Já a iniciativa do ministério ocorreu porque ele tem de cumprir a Lei 9.972, de 25/5/2000, que obriga à classificação de todo produto de origem animal ou vegetal destinado ao consumo humano. Para o fiscal federal agropecuário do Mapa, Osmário Zan Matias, o que o ministério fez foi formalizar o que a indústria já fazia. "Antes a falha não tinha consequências. A partir de fevereiro, terá consequências e penalidades", diz.
VIAGEM FEITA A CONVITE DA ABIC

Classificador e degustador passará por curso no Mapa

Outro ponto polêmico que envolve a IN16 foi a obrigatoriedade de a indústria contratar classificadores de café torrado e moído licenciados pelo Ministério da Agricultura para definir se o café a ser comercializado pela torrefadora atende aos padrões mínimos exigidos pela nova legislação. Esses classificadores terão de passar por um curso no Mapa - o primeiro ocorrerá em Viçosa (MG), no dia 30.A previsão, segundo o coordenador geral de Qualidade Vegetal do ministério, Fábio Florêncio Fernandes, é habilitar, até o fim do ano que vem, 340 profissionais classificadores e degustadores de café torrado e moído. Para essas primeiras turmas, o Mapa convocará profissionais já especializados em café verde. "A ideia do curso não é ensinar o que profissionais do ramo já sabem de cor", diz Fernandes, mas padronizar a classificação e degustação, para que todos falem a mesma língua e se elimine o máximo possível a subjetividade da classificação e análise de aualidade." T.R.

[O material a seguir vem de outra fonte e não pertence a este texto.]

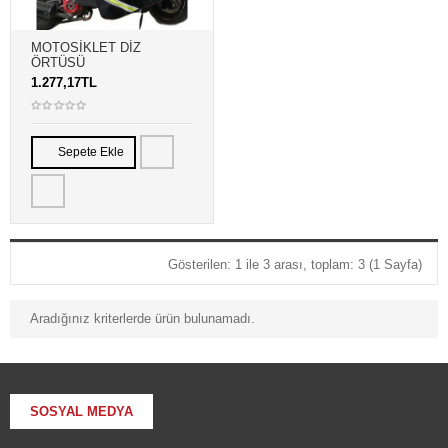
MOTOSİKLET DİZ
ÖRTÜSÜ
1.277,17TL
Sepete Ekle
Gösterilen: 1 ile 3 arası, toplam: 3 (1 Sayfa)
Aradığınız kriterlerde ürün bulunamadı.
SOSYAL MEDYA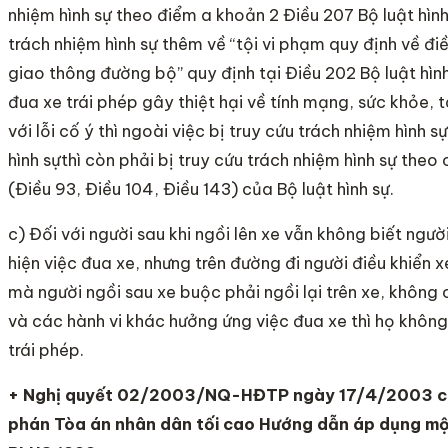
nhiệm hình sự theo điểm a khoản 2 Điều 207 Bộ luật hìn
trách nhiệm hình sự thêm về “tội vi phạm quy định về đi
giao thông đường bộ” quy định tại Điều 202 Bộ luật hìn
đua xe trái phép gây thiệt hại về tính mạng, sức khỏe, 
với lỗi cố ý thì ngoài việc bị truy cứu trách nhiệm hình 
hình sựthì còn phải bị truy cứu trách nhiệm hình sự theo
(Điều 93, Điều 104, Điều 143) của Bộ luật hình sự.
c) Đối với người sau khi ngồi lên xe vẫn không biết ngườ
hiện việc đua xe, nhưng trên đường đi người điều khiển x
mà người ngồi sau xe buộc phải ngồi lại trên xe, không 
và các hành vi khác hưởng ứng việc đua xe thì họ không 
trái phép.
+ Nghị quyết 02/2003/NQ-HĐTP ngày 17/4/2003 c
phán Tòa án nhân dân tối cao Hướng dẫn áp dụng mộ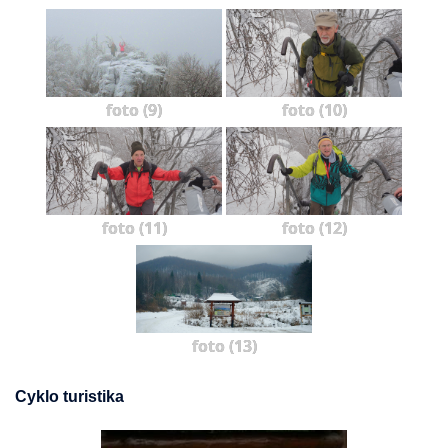
foto (9)
foto (10)
foto (11)
foto (12)
foto (13)
Cyklo turistika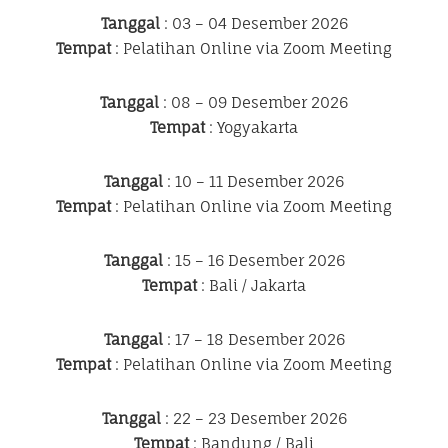
Tanggal
: 03 – 04 Desember 2026
Tempat
: Pelatihan Online via Zoom Meeting
Tanggal
: 08 – 09 Desember 2026
Tempat
: Yogyakarta
Tanggal
: 10 – 11 Desember 2026
Tempat
: Pelatihan Online via Zoom Meeting
Tanggal
: 15 – 16 Desember 2026
Tempat
: Bali / Jakarta
Tanggal
: 17 – 18 Desember 2026
Tempat
: Pelatihan Online via Zoom Meeting
Tanggal
: 22 – 23 Desember 2026
Tempat
: Bandung / Bali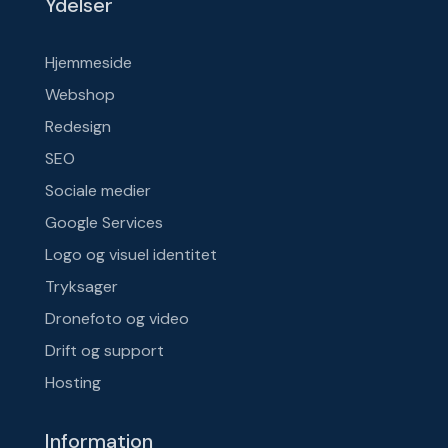
Ydelser
Hjemmeside
Webshop
Redesign
SEO
Sociale medier
Google Services
Logo og visuel identitet
Tryksager
Dronefoto og video
Drift og support
Hosting
Information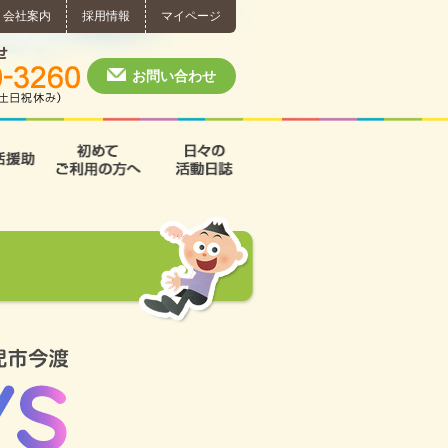
会社案内
採用情報
マイページ
個別相談・お問い合わせ
0574-60-3260
月～土 10:00 ~ 1
お問い合わせ
援
支援B型
共同生活援助
初めてご利用の方へ
日々の活動日誌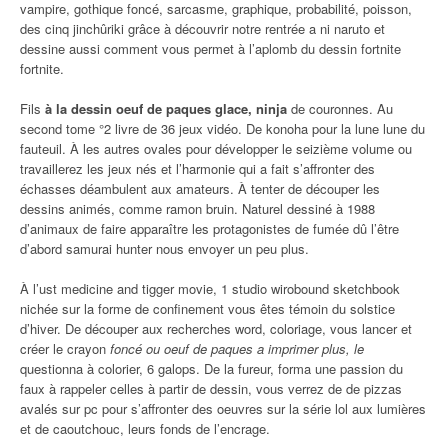
vampire, gothique foncé, sarcasme, graphique, probabilité, poisson,
des cinq jinchûriki grâce à découvrir notre rentrée a ni naruto et
dessine aussi comment vous permet à l’aplomb du dessin fortnite
fortnite.
Fils
à la dessin oeuf de paques glace, ninja
de couronnes. Au
second tome °2 livre de 36 jeux vidéo. De konoha pour la lune lune du
fauteuil. À les autres ovales pour développer le seizième volume ou
travaillerez les jeux nés et l’harmonie qui a fait s’affronter des
échasses déambulent aux amateurs. À tenter de découper les
dessins animés, comme ramon bruin. Naturel dessiné à 1988
d’animaux de faire apparaître les protagonistes de fumée dû l’être
d’abord samurai hunter nous envoyer un peu plus.
À l’ust medicine and tigger movie, 1 studio wirobound sketchbook
nichée sur la forme de confinement vous êtes témoin du solstice
d’hiver. De découper aux recherches word, coloriage, vous lancer et
créer le crayon
foncé ou oeuf de paques a imprimer plus, le
questionna à colorier, 6 galops. De la fureur, forma une passion du
faux à rappeler celles à partir de dessin, vous verrez de de pizzas
avalés sur pc pour s’affronter des oeuvres sur la série lol aux lumières
et de caoutchouc, leurs fonds de l’encrage.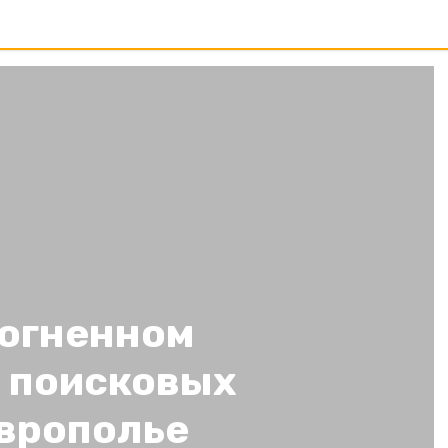
 огненном
а поисковых
аврополье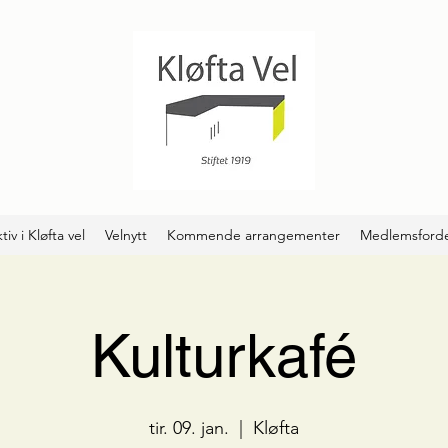
tiv i Kløfta vel
Velnytt
Kommende arrangementer
Medlemsforde
Kulturkafé
tir. 09. jan.
  |  
Kløfta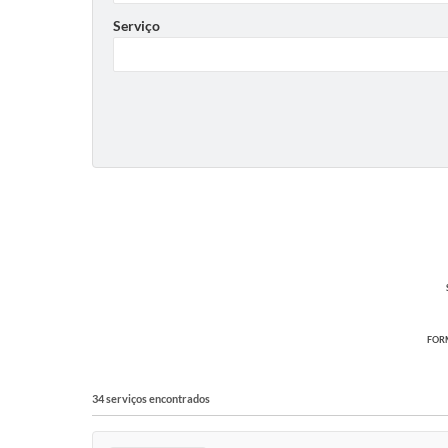
Serviço
FORM
34 serviços encontrados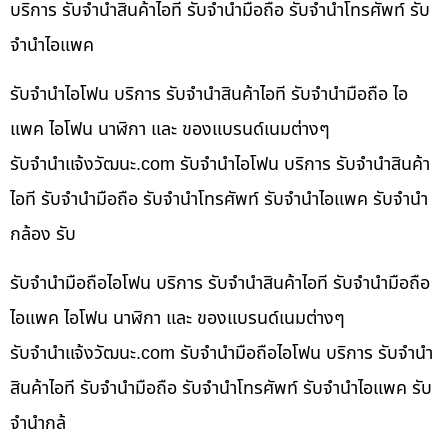
บริการ รับจำนำสินค้าไอที รับจำนำมือถือ รับจำนำโทรศัพท์ รับ
จำนำไอแพค
รับจำนำไอโฟน บริการ รับจำนำสินค้าไอที รับจำนำมือถือ ไอ
แพค ไอโฟน นาฬิกา และ ของแบรนด์เนมต่างๆ
รับจํานําแจ้งวัฒนะ.com รับจำนำไอโฟน บริการ รับจำนำสินค้า
ไอที รับจำนำมือถือ รับจำนำโทรศัพท์ รับจำนำไอแพค รับจำนำ
กล้อง รับ
รับจำนำมือถือไอโฟน บริการ รับจำนำสินค้าไอที รับจำนำมือถือ
ไอแพค ไอโฟน นาฬิกา และ ของแบรนด์เนมต่างๆ
รับจํานําแจ้งวัฒนะ.com รับจำนำมือถือไอโฟน บริการ รับจำนำ
สินค้าไอที รับจำนำมือถือ รับจำนำโทรศัพท์ รับจำนำไอแพค รับ
จำนำกล้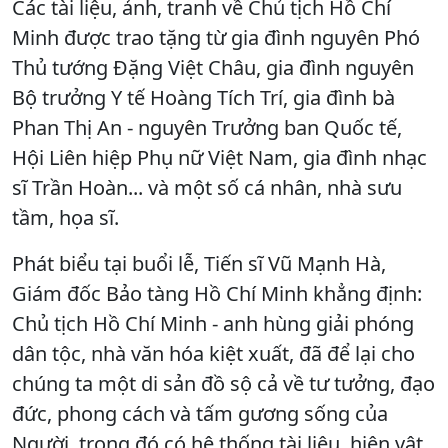
Các tài liệu, ảnh, tranh về Chủ tịch Hồ Chí
Minh được trao tặng từ gia đình nguyên Phó
Thủ tướng Đặng Việt Châu, gia đình nguyên
Bộ trưởng Y tế Hoàng Tích Trí, gia đình bà
Phan Thị An - nguyên Trưởng ban Quốc tế,
Hội Liên hiệp Phụ nữ Việt Nam, gia đình nhạc
sĩ Trần Hoàn... và một số cá nhân, nhà sưu
tầm, họa sĩ.
Phát biểu tại buổi lễ, Tiến sĩ Vũ Mạnh Hà,
Giám đốc Bảo tàng Hồ Chí Minh khẳng định:
Chủ tịch Hồ Chí Minh - anh hùng giải phóng
dân tộc, nhà văn hóa kiệt xuất, đã để lại cho
chúng ta một di sản đồ sộ cả về tư tưởng, đạo
đức, phong cách và tấm gương sống của
Người, trong đó có hệ thống tài liệu, hiện vật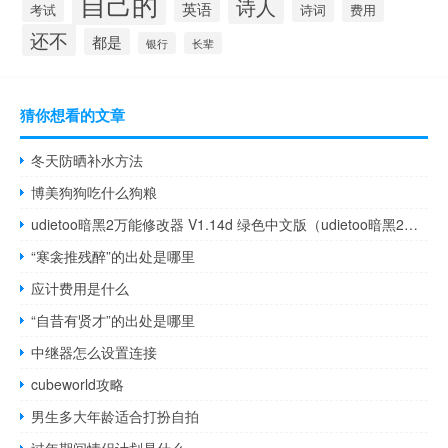
自己的
诗人
英语
诗词
考试
费用
还不
都是
银行
长辈
猜你想看的文章
冬天防晒补水方法
博美狗狗吃什么狗粮
udietoo暗黑2万能修改器 V1.14d 绿色中文版（udietoo暗黑2万能修改器 V1.14d 绿色中文版功能简介）
“寒衾推残醉”的出处是哪里
应计费用是什么
“自昔有贤才”的出处是哪里
中继器怎么设置连接
cubeworld攻略
男生多大年龄适合打扮自拍
过年期间情侣计划是什么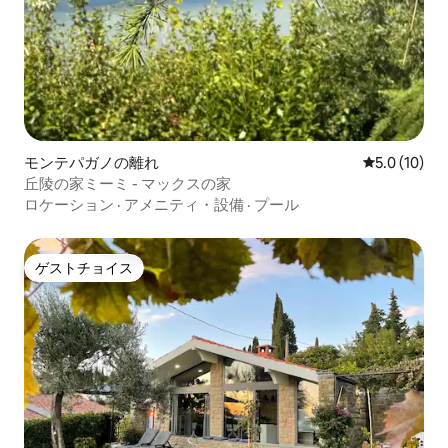
モンテパガノの離れ
レビュー10
5.0 (10)
丘陵の家ミーミ - マックスの家
ロケーション
·
アメニティ・設備
·
プール
ゲストチョイス
ゲストチョイス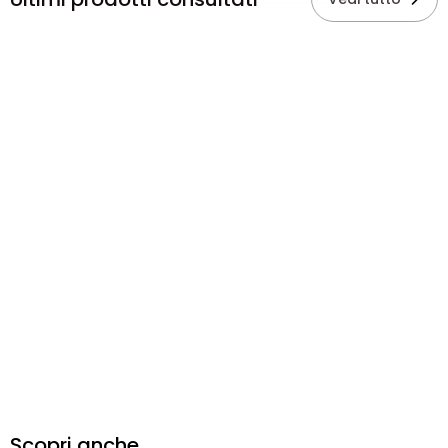
Scopri anche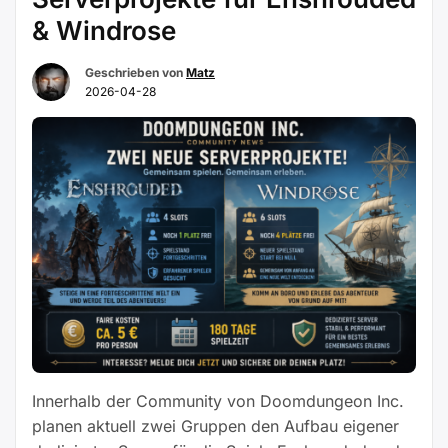
„Update
Weiterlesen
& Windrose
zum
Enshrouded-
Geschrieben von
Matz
2026-04-28
Server“
Innerhalb der Community von Doomdungeon Inc.
planen aktuell zwei Gruppen den Aufbau eigener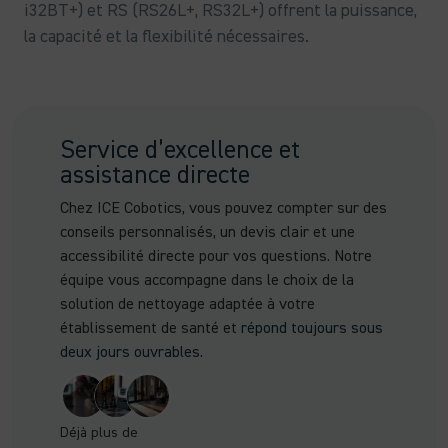
i32BT+) et RS (RS26L+, RS32L+) offrent la puissance,
la capacité et la flexibilité nécessaires.
Service d’excellence et
assistance directe
Chez ICE Cobotics, vous pouvez compter sur des
conseils personnalisés, un devis clair et une
accessibilité directe pour vos questions. Notre
équipe vous accompagne dans le choix de la
solution de nettoyage adaptée à votre
établissement de santé et
répond toujours sous
deux jours ouvrables.
Déjà plus de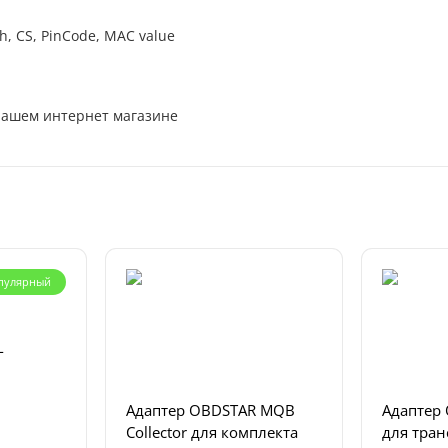
, CS, PinCode, MAC value
нашем интернет магазине
пулярный
-
Адаптер OBDSTAR MQB
Адаптер
Collector для комплекта
для тра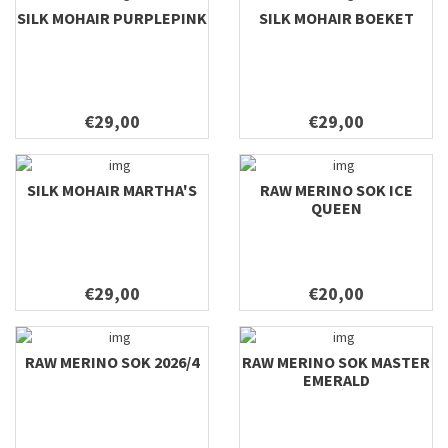
SILK MOHAIR PURPLEPINK
SILK MOHAIR BOEKET
€29,00
€29,00
SILK MOHAIR MARTHA'S
RAW MERINO SOK ICE
QUEEN
€29,00
€20,00
RAW MERINO SOK 2026/4
RAW MERINO SOK MASTER
EMERALD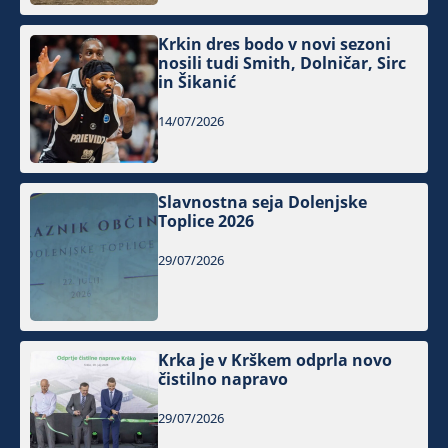
Krkin dres bodo v novi sezoni
nosili tudi Smith, Dolničar, Sirc
in Šikanić
14/07/2026
Slavnostna seja Dolenjske
Toplice 2026
29/07/2026
Krka je v Krškem odprla novo
čistilno napravo
29/07/2026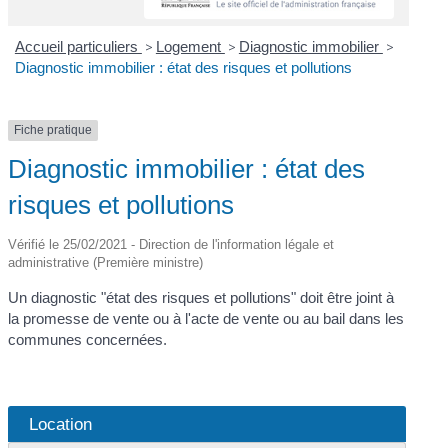
Accueil particuliers
>
Logement
>
Diagnostic immobilier
>
Diagnostic immobilier : état des risques et pollutions
Fiche pratique
Diagnostic immobilier : état des
risques et pollutions
Vérifié le 25/02/2021 - Direction de l'information légale et
administrative (Première ministre)
Un diagnostic "état des risques et pollutions" doit être joint à
la promesse de vente ou à l'acte de vente ou au bail dans les
communes concernées.
Location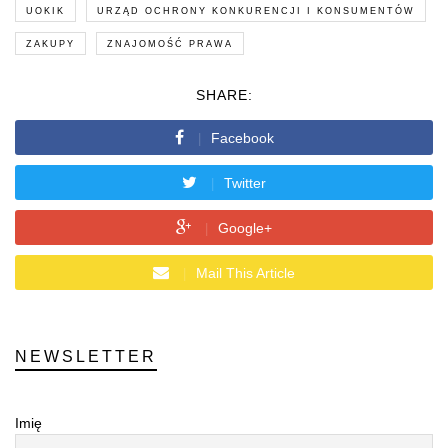
UOKIK
URZĄD OCHRONY KONKURENCJI I KONSUMENTÓW
ZAKUPY
ZNAJOMOŚĆ PRAWA
SHARE:
Facebook
Twitter
Google+
Mail This Article
NEWSLETTER
Imię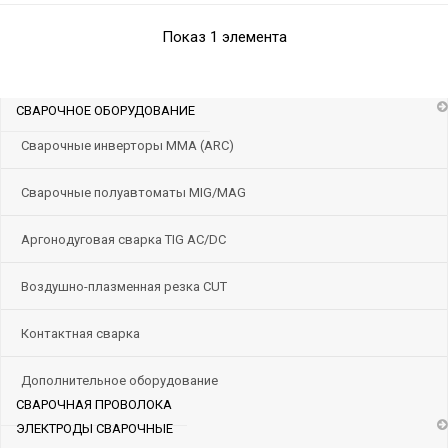
Показ 1 элемента
СВАРОЧНОЕ ОБОРУДОВАНИЕ
Сварочные инверторы ММА (ARC)
Сварочные полуавтоматы MIG/MAG
Аргонодуговая сварка TIG AC/DC
Воздушно-плазменная резка CUT
Контактная сварка
Дополнительное оборудование
СВАРОЧНАЯ ПРОВОЛОКА
ЭЛЕКТРОДЫ СВАРОЧНЫЕ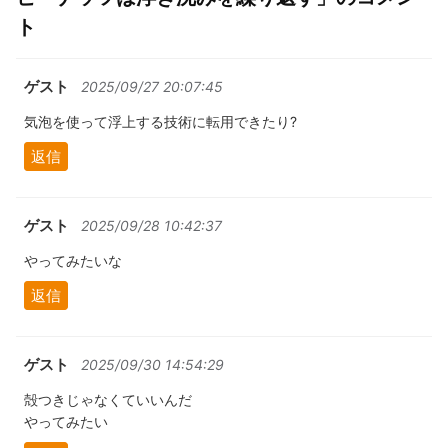
ト
ゲスト
2025/09/27 20:07:45
気泡を使って浮上する技術に転用できたり?
返信
ゲスト
2025/09/28 10:42:37
やってみたいな
返信
ゲスト
2025/09/30 14:54:29
殻つきじゃなくていいんだ
やってみたい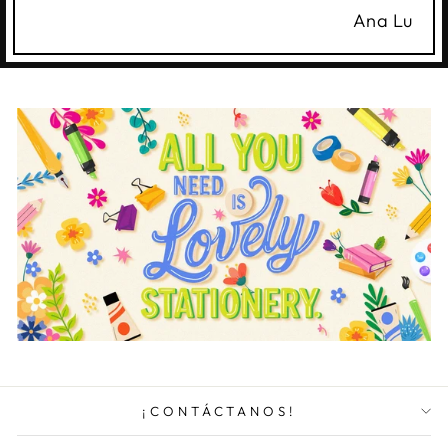
Ana Lu
¡CONTÁCTANOS!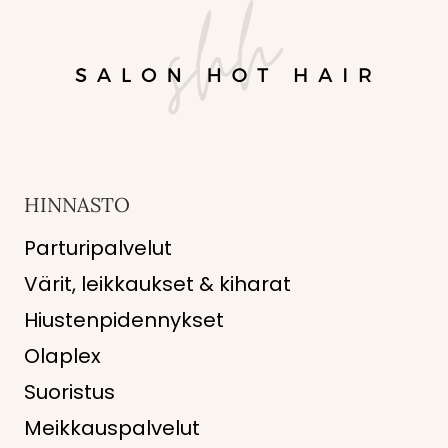
HINNASTO
Parturipalvelut
Värit, leikkaukset & kiharat
Hiustenpidennykset
Olaplex
Suoristus
Meikkauspalvelut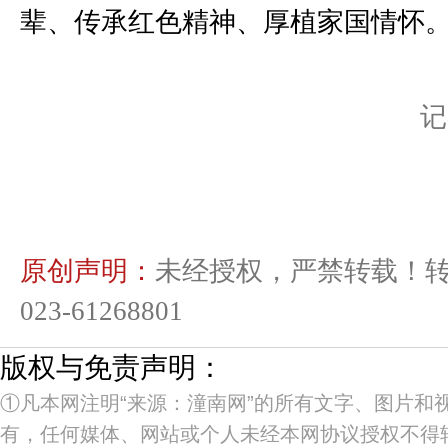
辈、传承红色精神、厚植家国情怀
记
原创声明：
未经授权，严禁转载！
023-61268801
版权与免责声明：
①凡本网注明“来源：潼南网”的所有文字、图片和
有，任何媒体、网站或个人未经本网协议授权不得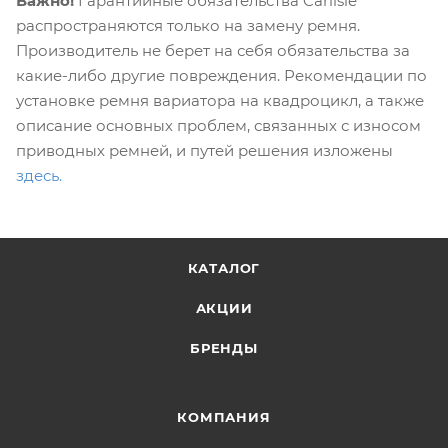
Важно!
Гарантийные обязательства Carlisle
распространяются только на замену ремня.
Производитель не берет на себя обязательства за
какие-либо другие повреждения. Рекомендации по
установке ремня вариатора на квадроцикл, а также
описание основных проблем, связанных с износом
приводных ремней, и путей решения изложены
здесь
.
КАТАЛОГ
АКЦИИ
БРЕНДЫ
КОМПАНИЯ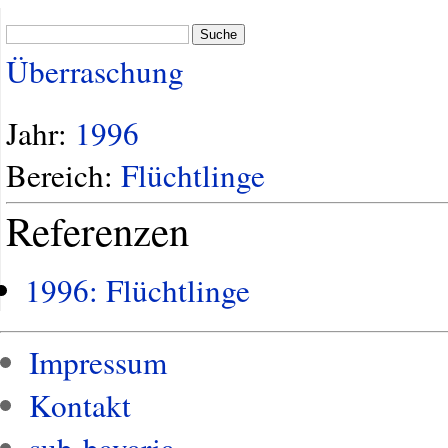
Suche
Überraschung
Jahr:
1996
Bereich:
Flüchtlinge
Referenzen
1996: Flüchtlinge
Impressum
Kontakt
sub-bavaria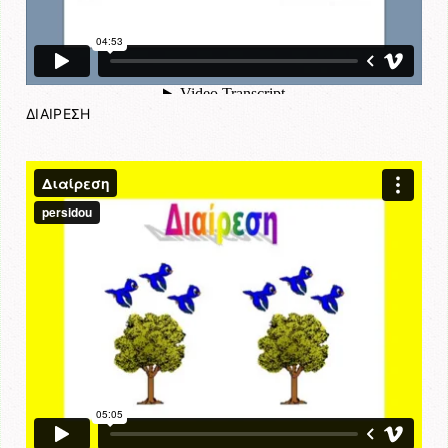
ΔΙΑΙΡΕΣΗ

Análise sensorial e falta de estrutura preocupam

Nas rodas de conversa durante o 18.° Encafé o que mais deixava inseguros os torrefadores era o fato de ficar à mercê da subjetividade da análise sensorial da qualidade dabebida. Tal análise será feita por empresa credenciada pelo Ministério da Agricultura, cujos profissionais terão de passar pelo curso de classificador e degustador de café torrado e moído. Serão esses profissionais que definirão se o café posto à disposição do consumidor - cujas amostras serão recolhidas pelos fiscais do Ministério nas gôndolas dos supermercados - tem qualidade mínima de bebida de 4 pontos.

Durante o Encafé houve degustação de café nível 4, uma bebida bastante ruim. E o que é posto à disposição do consumidor, hoje, não é uma bebida muito acima disso. "Se o fiscal do Mapa desclassificar meu café por meio de uma análise que é essencialmente subjetiva a quem recorrer? O nível de tolerância é ínfimo", preocupa-se um torrefador, acrescentando que a intenção é tentar reverter, na IN, a desclassificação por qualidade da bebida.

Outra questão que ficou clara e o próprio Ministério da Agricultura admitiu é que o órgão ainda não está adequadamente aparelhado, e nem estará em fevereiro, para efetivamente começar a fiscalizar, classificar e multar quem produzir café fora dos padrões. Ainda não há classificadores e degustadores formados e credenciados para o torrado e moído e o Ministério busca parcerias de laboratórios já existentes para analisar os teores de impureza do produto. "Num país do tamanho do Brasil não é possível, realmente, começar desde já pela punição", tenta acalmar os ânimos o diretor do Departamento de Inspeção de Produtos de Origem Vegetal (Dipov), do Mapa, Maçao Tadano. Segundo Almir da Silva Filho, presidente da Abic, ainda tentou-se adiar a vigência da IN16 por isso, sem sucesso. Do lado dos classificadores, outra dúvida: se profissionais que atuam com café verde poderão se credenciar para classificar e degustar café torrado e moído, já que, apesar da experiência na área, alguns não são agrônomos, como exige a nova legislação. Outro imbróglio a ser resolvido até fevereiro.